**PASSAGE SHOWN:**
◇ ◇ ◇ ◇
But that's also what I don't understand. There is no need for any character encoding. I don't even open file in text mode, I want to deal with binary data. That's why I use arrays of type uint8_t, not char, it feels more natural to use this data type rather than plain old char. But before I either decide to give up on uint8_t data type and just accept working with char buffers, or start using arrays of custom byte datatype defined as char, I'd like to ask two questions:

  1. What exactly is that mechanism that stops me from using unsigned character datatype? Is it really something related to character encoding, or does it serve some other purpose? Why file stream works fine with signed character data types, but not for unsigned ones?
  2. Assuming that I still would want to use std::basic_fstream<uint8_t>, regardless how (un)reasonable it is - is there any way to achieve that?

Solution

  • std::basic_fstream<unsigned char> doesn't work because it uses std::char_traits<unsigned char> but the standard library doesn't provides such a specialisation, see std::char_traits for full details.

    If you'd like to read/write binary data, you need to use std::basic_fstream<char>, open it with std::ios_base::binary flag and use std::basic_ostream<CharT,Traits>::write function to write binary data.

    That's a bit of legacy since all char types can be used to represent binary data. The standard library uses char probably because that's the shortest one to type and read that does the job.


    What exactly is that mechanism that stops me from using unsigned character datatype?

    No std::char_traits<unsigned char> specialization.

    Is it really something related to character encoding, or does it serve some other purpose?

    std::char_traits has a few purposes exactly defined in its interface but that doesn't include decoding/encoding. The latter is done by codecvt, see the usage example there.

    Why file stream works fine with signed character data types, but not for unsigned ones?

    Because std::basic_ostream<CharT,Traits>::write accepts CharT, the first template parameter you specify for the stream. It writes the same character type it reads and it uses that codecvt to convert from CharT to bytes.

    Assuming that I still would want to use std::basic_fstream<uint8_t>, regardless how (un)reasonable it is - is there any way to achieve that?

    The standard class and function templates cannot be specialized for built-in types, if I am not mistaken. You'd need to create another class with std::char_traits interface and specify that as the second template argument for the standard streams. I guess, you would need a pretty strong (philosophical) reason to roll up your sleeves and do that.

    If you don't, you may like to keep using std::fstream<char> and do stream.write(reinterpret_cast<char const*>(buf), sizeof buf);.
◇ ◇ ◇ ◇
**GIVEN DATA:**
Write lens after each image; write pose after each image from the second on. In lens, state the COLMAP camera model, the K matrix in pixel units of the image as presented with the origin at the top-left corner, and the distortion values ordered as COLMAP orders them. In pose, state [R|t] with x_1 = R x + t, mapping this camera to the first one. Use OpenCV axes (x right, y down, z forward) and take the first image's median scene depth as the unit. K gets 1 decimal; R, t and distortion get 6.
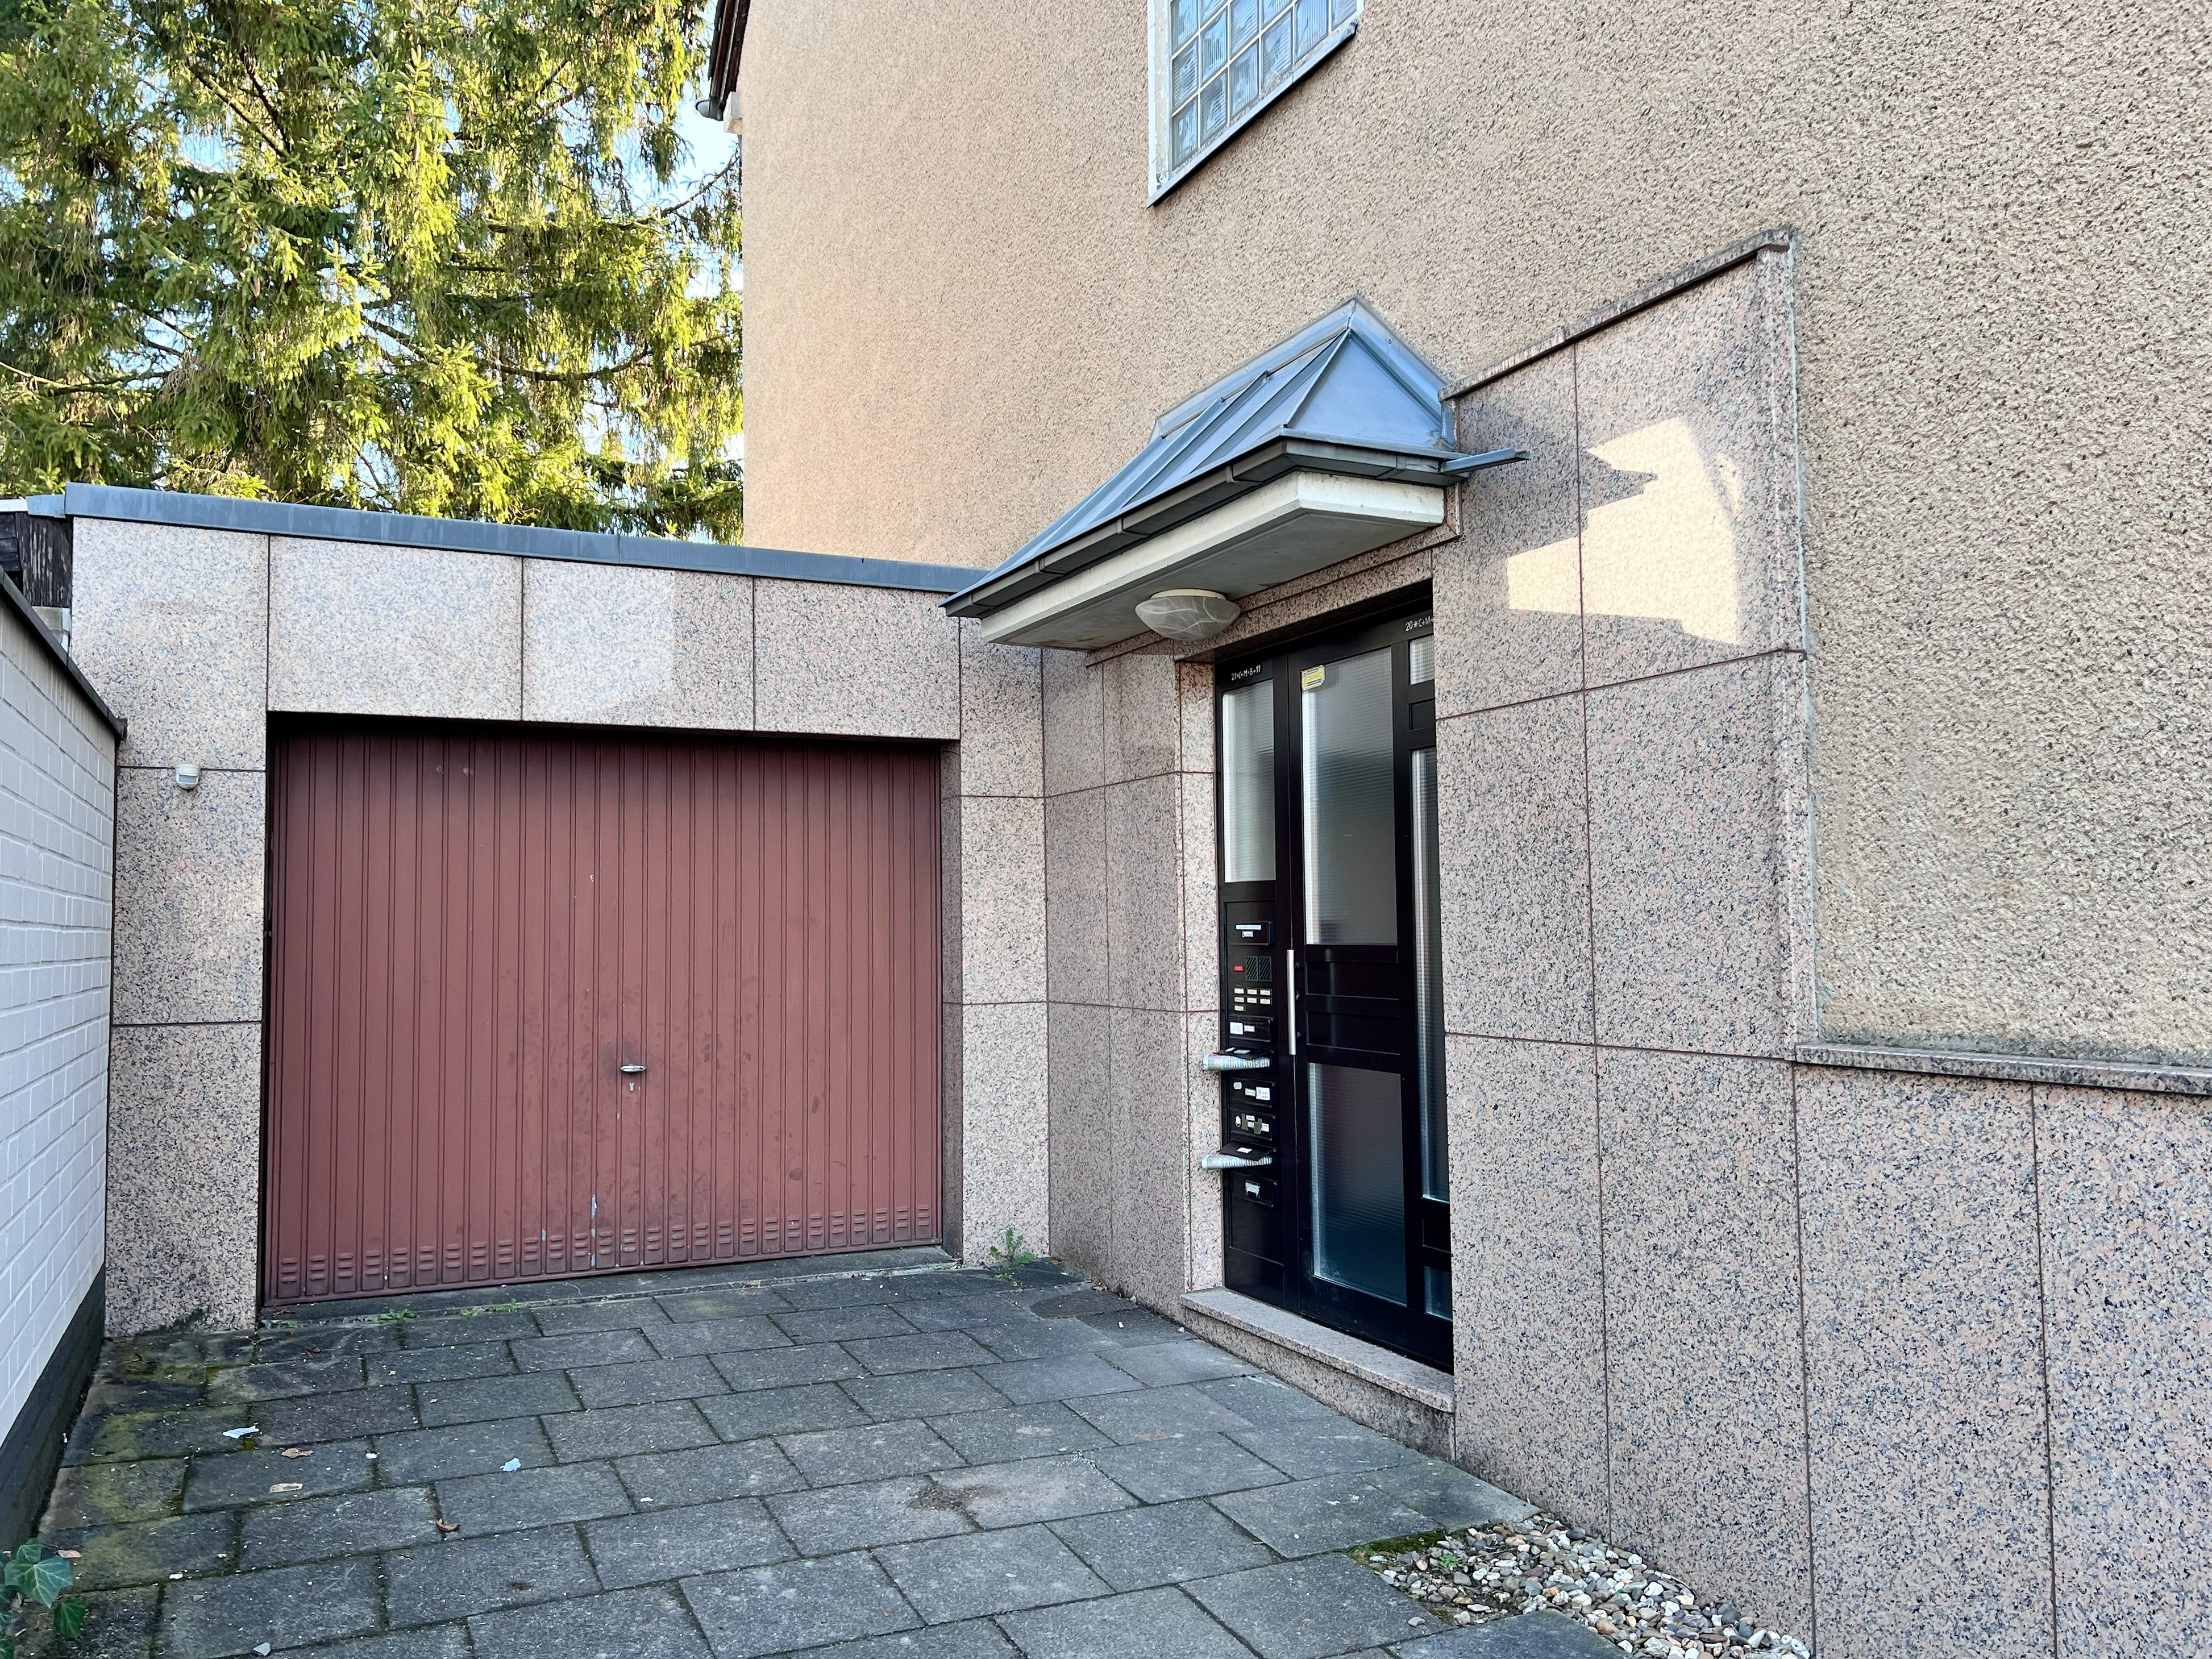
◇ ◇ ◇ ◇
**EXERCISE 1:** In the C++ file stream thread, restate the paragraph beginning "If you'd like to read/write binary data" as a short list of steps, keeping its main facts.
**EXERCISE 2:** Repeat the stretch of the C++ file stream thread from "No std::char_traits<unsigned char>" through "CharT to bytes.".
**EXERCISE 3:**
Answer these questions using the C++ file stream thread:
(a) What data type does the asker use for arrays instead of char?
(b) According to the reply, what performs decoding and encoding, since std::char_traits does not?
(c) To use std::basic_fstream<uint8_t>, what would you need to create, and where would you specify it?

**EXERCISE SOLUTION 1:**
- Use std::basic_fstream<char>.
- Open it with the std::ios_base::binary flag.
- Write binary data with the std::basic_ostream<CharT,Traits>::write function.

**EXERCISE SOLUTION 2:**
No std::char_traits<unsigned char> specialization.

    Is it really something related to character encoding, or does it serve some other purpose?

    std::char_traits has a few purposes exactly defined in its interface but that doesn't include decoding/encoding. The latter is done by codecvt, see the usage example there.

    Why file stream works fine with signed character data types, but not for unsigned ones?

    Because std::basic_ostream<CharT,Traits>::write accepts CharT, the first template parameter you specify for the stream. It writes the same character type it reads and it uses that codecvt to convert from CharT to bytes.

**EXERCISE SOLUTION 3:**
(a) uint8_t.
(b) codecvt.
(c) Another class with the std::char_traits interface, specified as the second template argument for the standard streams.